Table 5 Results of evaluation on the third set of random graphs with \(40\%\) probability of edge weight being set to zero compared with results of Jaehn and Pesch (2013)
Table 6 Results of evaluation on the third set of random graphs with \(80\%\) probability of edge weight being set to zero compared with results of Jaehn and Pesch (2013)

These subsets appeared to be the easiest to solve. Here again, our method was faster than its competitor, but by a smaller margin primarily because, for such an easy set, there was little room for improvement. While the simplicity of this set for both methods is surprising because the abundance of zero-weight edges means fewer triangles and chains, our results confirm the conclusion of Jaehn and Pesch (2013) that zeroing out edges at random only makes instances easier to solve.

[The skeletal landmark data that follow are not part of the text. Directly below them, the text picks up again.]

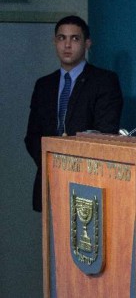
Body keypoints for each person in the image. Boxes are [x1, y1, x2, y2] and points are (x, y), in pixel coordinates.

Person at [24, 15, 123, 212]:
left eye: (74, 39)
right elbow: (32, 136)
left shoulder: (103, 81)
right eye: (61, 38)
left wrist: (72, 166)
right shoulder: (44, 85)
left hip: (88, 181)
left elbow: (105, 133)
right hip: (49, 179)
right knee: (50, 241)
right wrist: (52, 163)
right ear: (55, 42)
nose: (67, 45)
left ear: (87, 43)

As we mentioned in Sect. 4, we used only chains to estimate upper bounds in our algorithms. However, as we proved in Corollary 1, this approach cannot provide an upper bound tighter than the solution of the relaxed problem (2). Therefore, to show how our method could be extended, we did an experiment where we also used stars to estimate upper bounds. We applied our algorithm to maximize the modularity of two well-studied real-world networks: a social network of frequent associations between 62 dolphins (Lusseau et al. 2003) and a co-appearance network of characters in Les Miserables novel (Knuth 1993). It took a couple of minutes to construct a set of stars and solve the initial LP problem. However, for both networks, found solutions (\(Q_{max}\)) were already equal to the feasible solutions found by Combo, which proved their optimality, while the solutions of relaxed problem (2) give higher values of upper bounds (Miyauchi and Miyamoto 2013). These results make us believe that further improvements to our algorithm will allow us to achieve even better performance for more difficult networks.

6 Conclusions

We propose a two-stage method, providing an efficient solution for the clique partitioning problem in some cases. First, we define penalizing subnetworks and use them to calculate the upper bounds of the clique quality function. In many cases, our method is much faster than other methods for upper-bounds estimation, and for many networks, it finds tighter upper bounds. Second, we present an algorithm that uses found upper bounds in the branch-and-bound technique to solve the problem exactly. Our experiments showed that the proposed algorithm drastically outperforms some previously known approaches even when using only a single class of penalizing subnetworks that we call chains. Moreover, the proposed heuristic, which allows finding upper bounds using chains quickly, works much faster than a well-known alternative approach leveraging a linear programming problem, while the resulting upper bounds are tight enough for many networks to find the exact solution efficiently.

We also provide a framework for using more general penalizing subnetworks when chains are not effective enough. E.g., we introduce another class of subnetworks called stars that can help find upper bounds much tighter than those found by chains and even by a linear programming-based method. Constructing more diverse sets of penalizing subnetworks and improving the efficiency of incorporating them into the method can further improve finding exact solutions to the clique partitioning problem. Since some larger graph instances are still solved faster by standard packages like CPLEX, we plan to incorporate column and row generation methods and cutting plane techniques into our algorithm. We believe that future work in this direction could provide efficient solutions for the clique partitioning and its particular case—a modularity maximization problem—for a broader range of networks, including larger ones.